### [THE PROBLEM]
Look below for the line holding "thumb mcp: (911, 1136)" and the line holding "pinky tip: (1163, 1100)". Transcribe exactly those lines and all lines between them, nothing more.

※

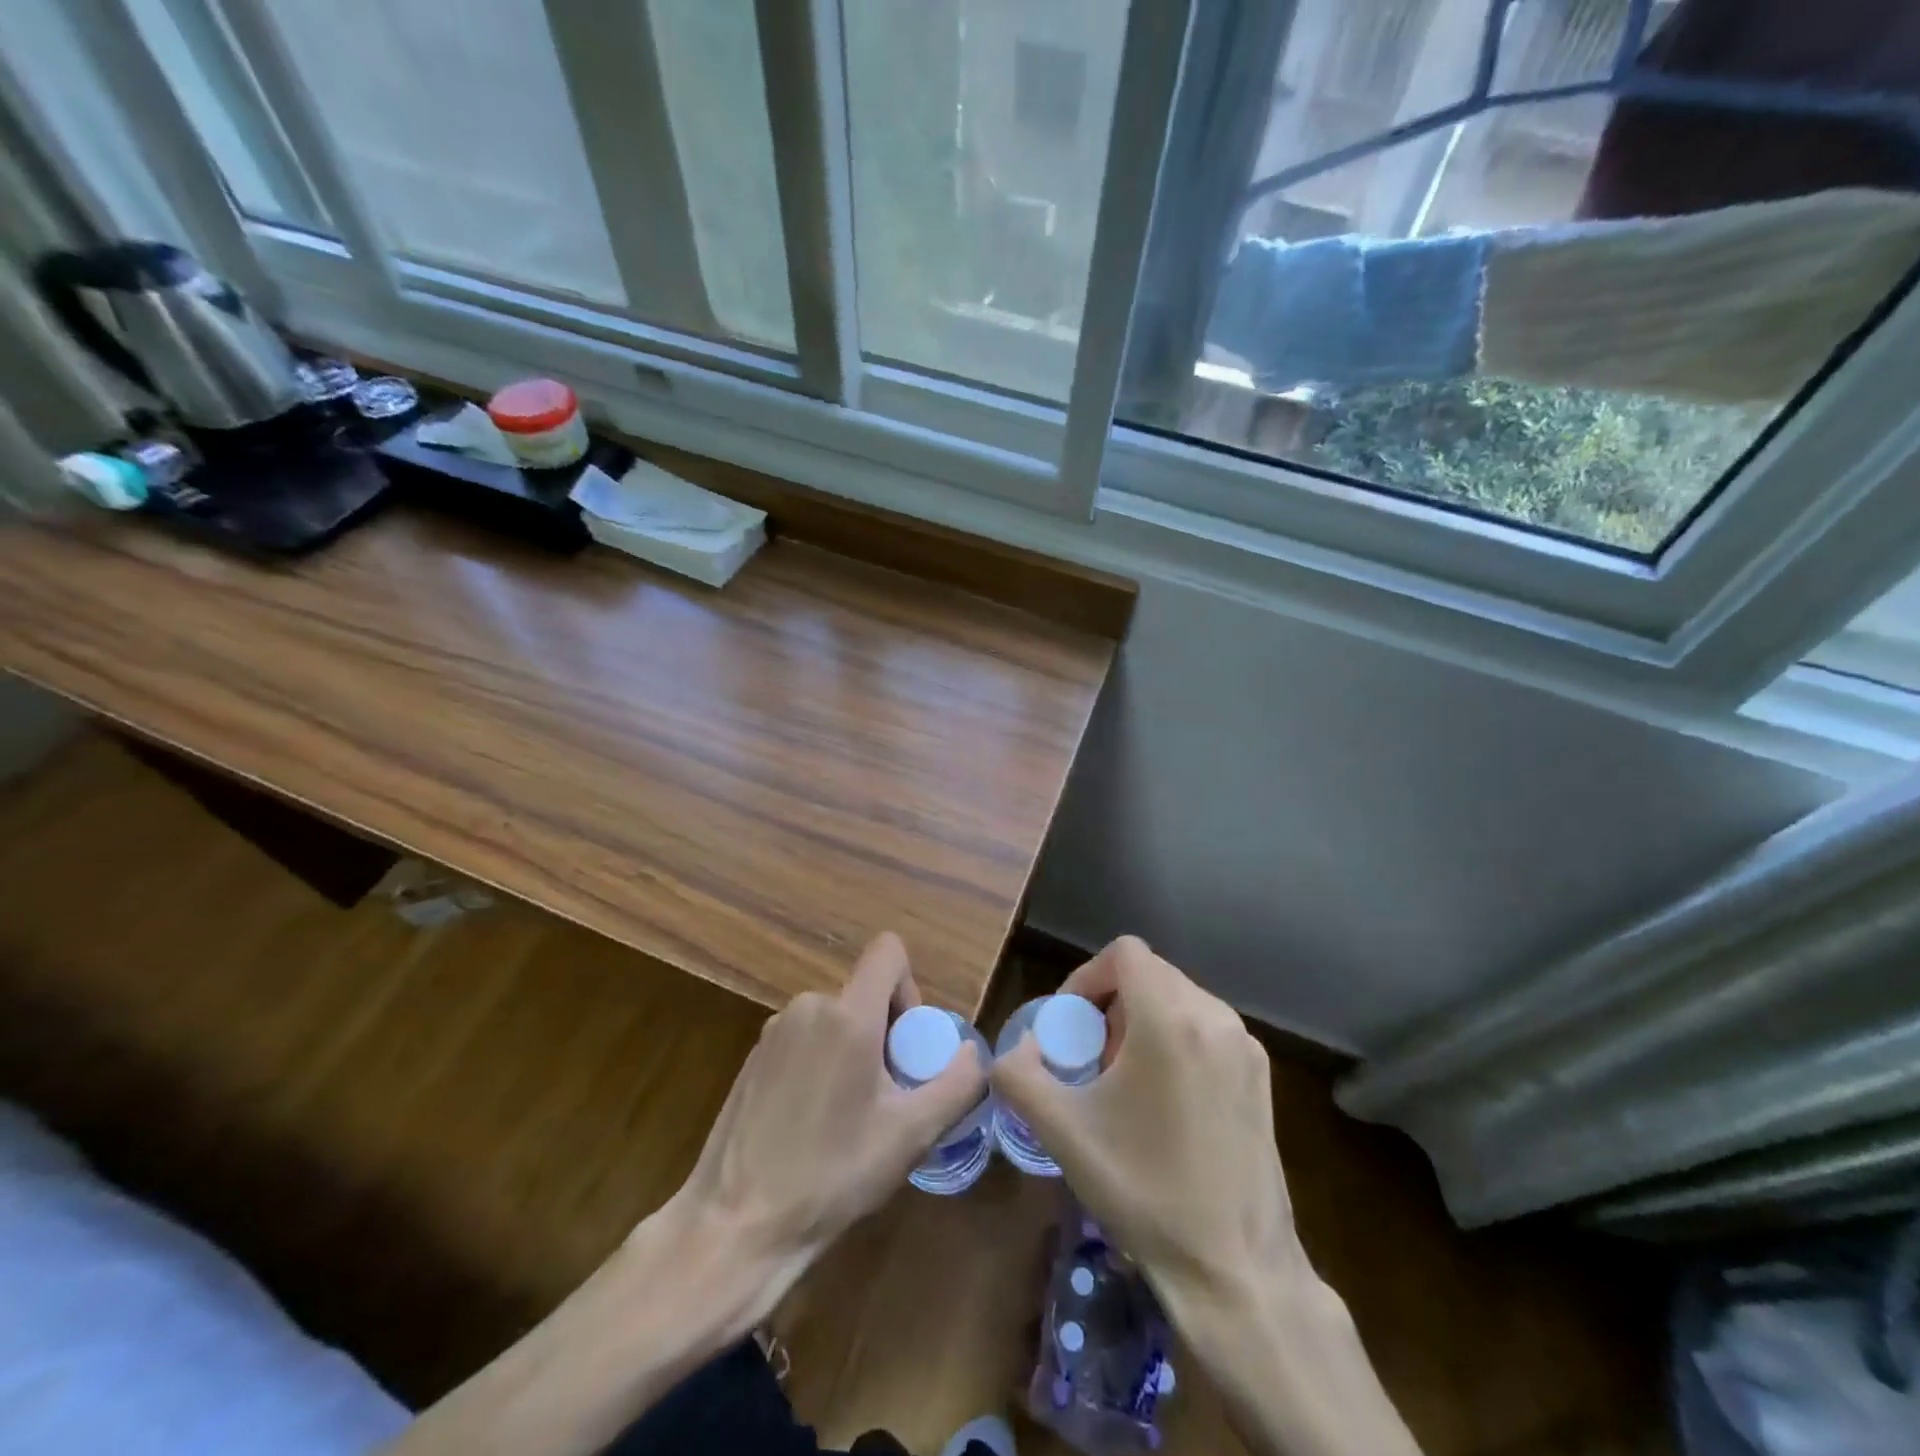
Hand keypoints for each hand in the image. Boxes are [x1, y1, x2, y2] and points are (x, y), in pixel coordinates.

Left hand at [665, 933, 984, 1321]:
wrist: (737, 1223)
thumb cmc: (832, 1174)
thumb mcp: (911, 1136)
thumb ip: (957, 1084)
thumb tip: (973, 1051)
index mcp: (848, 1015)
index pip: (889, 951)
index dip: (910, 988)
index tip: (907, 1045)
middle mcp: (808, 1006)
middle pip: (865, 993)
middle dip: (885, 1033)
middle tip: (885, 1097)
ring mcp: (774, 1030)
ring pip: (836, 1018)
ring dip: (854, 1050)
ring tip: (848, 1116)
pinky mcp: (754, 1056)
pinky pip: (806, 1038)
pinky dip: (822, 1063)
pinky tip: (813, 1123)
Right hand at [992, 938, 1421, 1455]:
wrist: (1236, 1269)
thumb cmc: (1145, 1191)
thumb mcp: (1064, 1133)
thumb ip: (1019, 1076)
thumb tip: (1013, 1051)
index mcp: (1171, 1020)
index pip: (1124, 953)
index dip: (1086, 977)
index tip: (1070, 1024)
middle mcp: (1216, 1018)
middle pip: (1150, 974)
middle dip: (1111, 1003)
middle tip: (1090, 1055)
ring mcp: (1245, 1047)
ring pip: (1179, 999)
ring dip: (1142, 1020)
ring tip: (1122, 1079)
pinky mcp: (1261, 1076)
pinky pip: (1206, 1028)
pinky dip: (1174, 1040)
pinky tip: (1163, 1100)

※

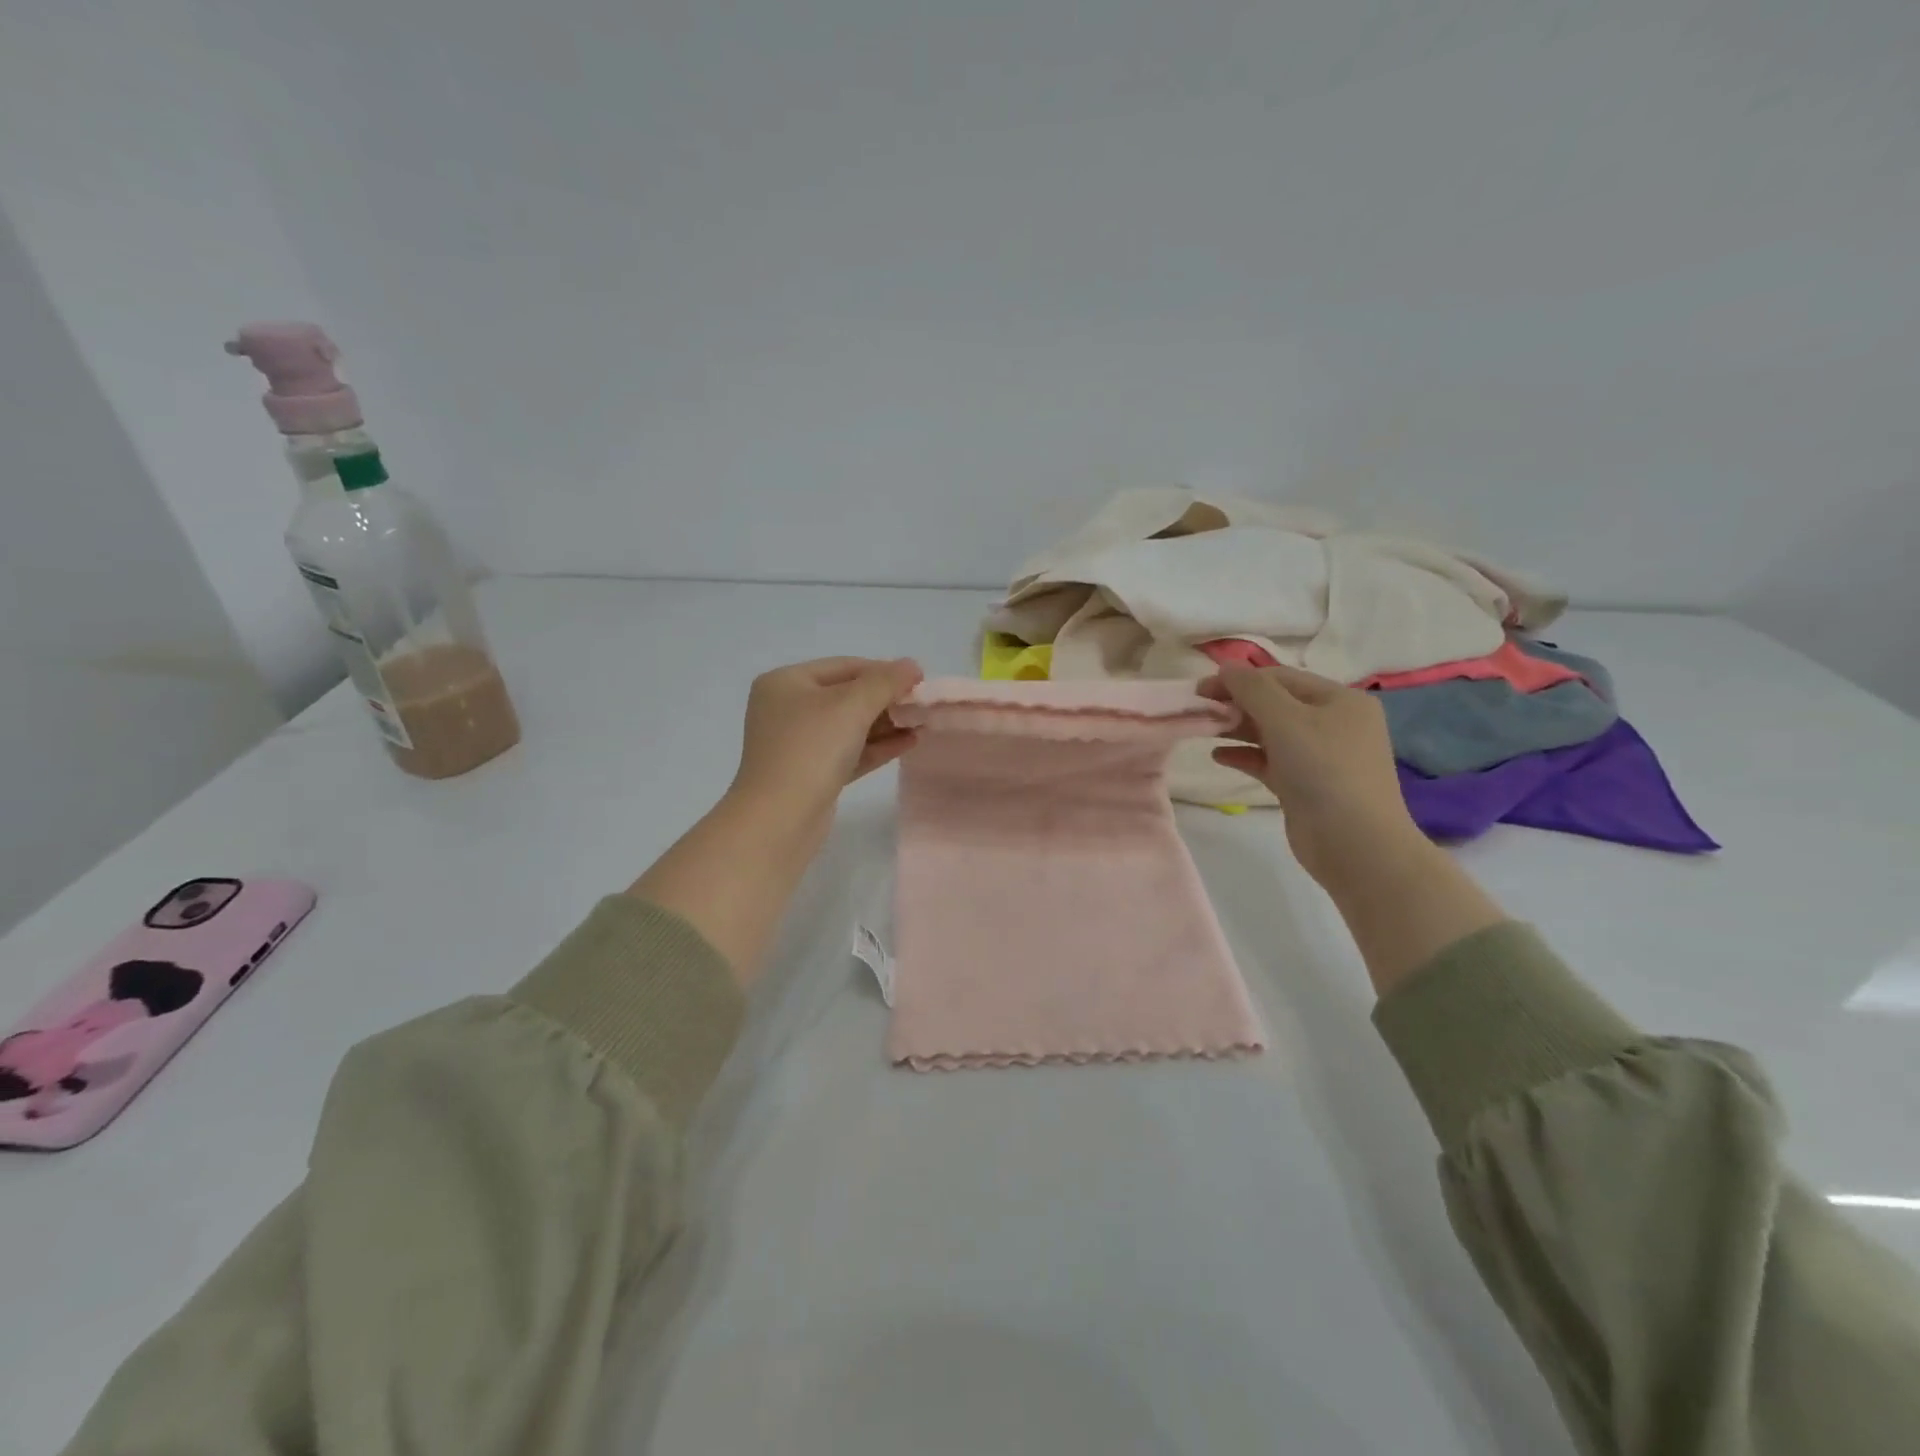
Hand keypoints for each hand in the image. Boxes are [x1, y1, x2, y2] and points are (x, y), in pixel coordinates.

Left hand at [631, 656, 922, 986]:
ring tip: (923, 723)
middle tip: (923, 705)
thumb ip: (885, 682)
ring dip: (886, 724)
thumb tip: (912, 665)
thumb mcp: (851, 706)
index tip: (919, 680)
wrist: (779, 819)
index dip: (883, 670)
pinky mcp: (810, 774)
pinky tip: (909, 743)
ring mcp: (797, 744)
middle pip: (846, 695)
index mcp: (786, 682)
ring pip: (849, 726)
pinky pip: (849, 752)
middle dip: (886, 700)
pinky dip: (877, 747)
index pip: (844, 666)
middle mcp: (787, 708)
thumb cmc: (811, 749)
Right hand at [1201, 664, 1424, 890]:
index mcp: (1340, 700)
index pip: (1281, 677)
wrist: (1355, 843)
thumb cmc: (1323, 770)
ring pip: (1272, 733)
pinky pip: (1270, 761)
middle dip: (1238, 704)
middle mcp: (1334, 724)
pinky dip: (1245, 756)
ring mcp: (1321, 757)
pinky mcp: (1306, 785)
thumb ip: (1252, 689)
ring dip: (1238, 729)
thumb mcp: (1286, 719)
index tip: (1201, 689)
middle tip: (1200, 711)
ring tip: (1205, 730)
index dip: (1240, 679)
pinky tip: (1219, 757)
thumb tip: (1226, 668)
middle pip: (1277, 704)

※

### [TASK SOLUTION]
thumb mcp: (911, 1136)
thumb ip: (957, 1084)
thumb tip: (973, 1051)
index mcp: (848, 1015)
index pip: (889, 951)
index dip: (910, 988)
index tip: (907, 1045)
middle mcp: (808, 1006)
middle pip: (865, 993)
middle dip: (885, 1033)
middle tip: (885, 1097)
ring mcp: (774, 1030)
ring pip: (836, 1018)
ring dip: (854, 1050)
ring tip: (848, 1116)
pinky mcp: (754, 1056)
pinky pip: (806, 1038)
pinky dip: (822, 1063)
pinky tip: (813, 1123)
Right hand at [992, 938, 1421, 1455]:
wrist: (1236, 1269)
thumb cmc: (1145, 1191)
thumb mcp: (1064, 1133)
thumb ip: (1019, 1076)
thumb tip: (1013, 1051)
index mcp: (1171, 1020)
index pip: (1124, 953)
index dip: (1086, 977)
index tip: (1070, 1024)
middle mcp: (1216, 1018)
middle pip: (1150, 974)
middle dip: (1111, 1003)
middle tip: (1090, 1055)
ring mcp: (1245, 1047)
ring pip: (1179, 999)
ring dip: (1142, 1020)
ring tip: (1122, 1079)
pinky mcp: (1261, 1076)
pinky pip: (1206, 1028)
pinky dip: (1174, 1040)
pinky tip: (1163, 1100)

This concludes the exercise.